Exercise brief
Pictures in the records are to be excluded from an otherwise exact copy.

Supplied data
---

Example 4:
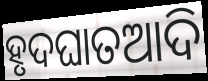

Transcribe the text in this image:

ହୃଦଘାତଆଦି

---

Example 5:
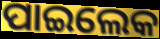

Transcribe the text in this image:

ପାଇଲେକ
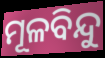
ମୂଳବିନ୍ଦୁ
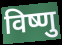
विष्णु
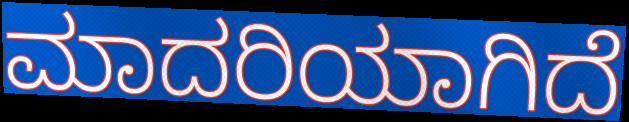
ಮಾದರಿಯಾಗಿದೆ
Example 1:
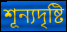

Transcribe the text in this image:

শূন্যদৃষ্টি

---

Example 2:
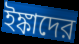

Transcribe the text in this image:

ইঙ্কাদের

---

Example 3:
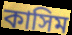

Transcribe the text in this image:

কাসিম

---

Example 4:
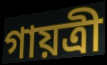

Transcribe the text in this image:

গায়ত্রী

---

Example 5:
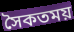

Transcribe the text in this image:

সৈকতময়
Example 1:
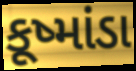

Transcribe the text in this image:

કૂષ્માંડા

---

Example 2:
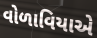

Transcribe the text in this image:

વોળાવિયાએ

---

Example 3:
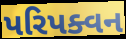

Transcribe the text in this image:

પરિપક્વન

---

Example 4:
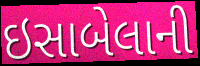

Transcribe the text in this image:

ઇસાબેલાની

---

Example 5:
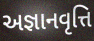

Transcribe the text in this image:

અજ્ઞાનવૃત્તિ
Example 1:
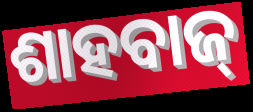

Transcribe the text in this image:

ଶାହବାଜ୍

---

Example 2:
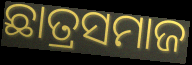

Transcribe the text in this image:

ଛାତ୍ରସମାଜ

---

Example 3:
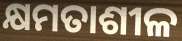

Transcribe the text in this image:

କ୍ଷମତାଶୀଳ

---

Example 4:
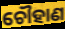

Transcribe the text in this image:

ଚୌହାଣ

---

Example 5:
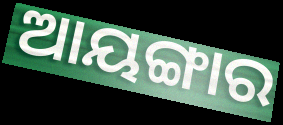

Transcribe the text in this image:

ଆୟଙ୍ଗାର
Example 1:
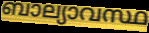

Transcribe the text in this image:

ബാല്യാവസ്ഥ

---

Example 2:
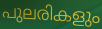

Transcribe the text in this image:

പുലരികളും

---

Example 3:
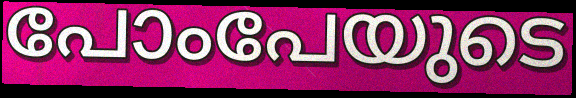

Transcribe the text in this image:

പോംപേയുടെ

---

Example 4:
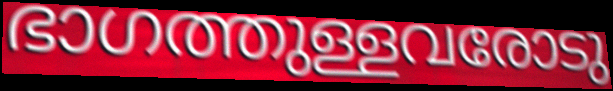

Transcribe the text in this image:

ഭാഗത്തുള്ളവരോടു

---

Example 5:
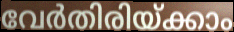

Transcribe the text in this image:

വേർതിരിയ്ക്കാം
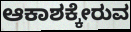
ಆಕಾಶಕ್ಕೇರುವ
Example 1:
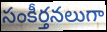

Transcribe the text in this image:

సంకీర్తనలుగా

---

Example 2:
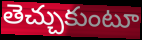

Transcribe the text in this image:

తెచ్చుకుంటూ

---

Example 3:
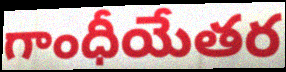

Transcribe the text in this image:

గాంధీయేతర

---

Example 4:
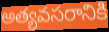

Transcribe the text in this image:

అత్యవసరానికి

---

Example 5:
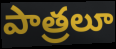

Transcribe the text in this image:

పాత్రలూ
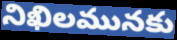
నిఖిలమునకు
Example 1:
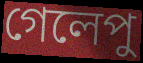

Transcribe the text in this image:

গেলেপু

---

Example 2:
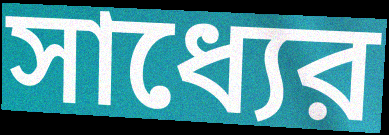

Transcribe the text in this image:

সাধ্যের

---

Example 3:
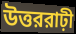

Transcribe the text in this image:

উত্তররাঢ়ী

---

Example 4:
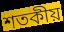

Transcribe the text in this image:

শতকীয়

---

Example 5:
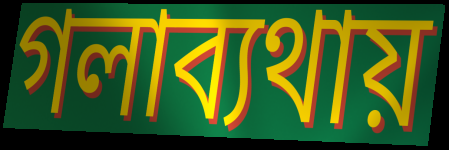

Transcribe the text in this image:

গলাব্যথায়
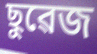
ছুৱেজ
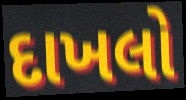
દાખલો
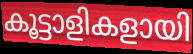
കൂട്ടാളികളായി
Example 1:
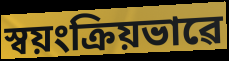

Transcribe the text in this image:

Expected answer
---

Example 4:

Transcribe the text in this image:

ହୃଦଘାତଆଦି

---

Example 5:

Transcribe the text in this image:

ପାଇଲେକ
ମୂଳବିନ୍ଦୁ
विष्णु
ಮಾದರಿಯಾಗಿದೆ
Example 1:

Transcribe the text in this image:

শূন্যদৃষ্টি

---

Example 2:

Transcribe the text in this image:

ইঙ্কাদের

---

Example 3:

Transcribe the text in this image:

কাসিম

---

Example 4:

Transcribe the text in this image:

গায়ত্রী

---

Example 5:

Transcribe the text in this image:

সৈকতময়
Example 1:

Transcribe the text in this image:

કૂષ્માંડા

---

Example 2:

Transcribe the text in this image:

વોળાવિયાએ

---

Example 3:

Transcribe the text in this image:

પરિપક્વન

---

Example 4:

Transcribe the text in this image:

ઇસાબેલાની

---

Example 5:

Transcribe the text in this image:

અજ્ઞાનવૃત્તિ
Example 1:

Transcribe the text in this image:

ଶାହବାଜ୍

---

Example 2:

Transcribe the text in this image:

ଛାତ୍ରସମାଜ

---

Example 3:

Transcribe the text in this image:

କ୍ଷମତାଶୀଳ

---

Example 4:

Transcribe the text in this image:

ଚୌହାଣ

---

Example 5:

Transcribe the text in this image:

ଆୟଙ୍ଗାର
Example 1:

Transcribe the text in this image:

ബാല്യാവസ്ഥ

---

Example 2:

Transcribe the text in this image:

പുലരികളും

---

Example 3:

Transcribe the text in this image:

പോംപേയുടെ

---

Example 4:

Transcribe the text in this image:

ഭാഗത്തുള്ളവരോടു

---

Example 5:

Transcribe the text in this image:

വേർതിരിയ്ക്കാം
ಆಕಾಶಕ್ಕೇರುವ
Example 1:

Transcribe the text in this image:

సంకీర్తనలుగా

---

Example 2:

Transcribe the text in this image:

తెచ్చుకుంటూ

---

Example 3:

Transcribe the text in this image:

గాంధీయేతర

---

Example 4:

Transcribe the text in this image:

అత్యవసరానికి

---

Example 5:

Transcribe the text in this image:

పాత్రలూ
నిఖిలమునకు
Example 1:

Transcribe the text in this image:

গেলেপু

---

Example 2:

Transcribe the text in this image:

সাধ্যের

---

Example 3:

Transcribe the text in this image:

উত্তররাঢ়ী

---

Example 4:

Transcribe the text in this image:

শতকীয়

---

Example 5:

Transcribe the text in this image:

গলাব্যথায়
ছুৱেজ
દાખલો
കൂട്ടാളികളായി
Example 1:

Transcribe the text in this image:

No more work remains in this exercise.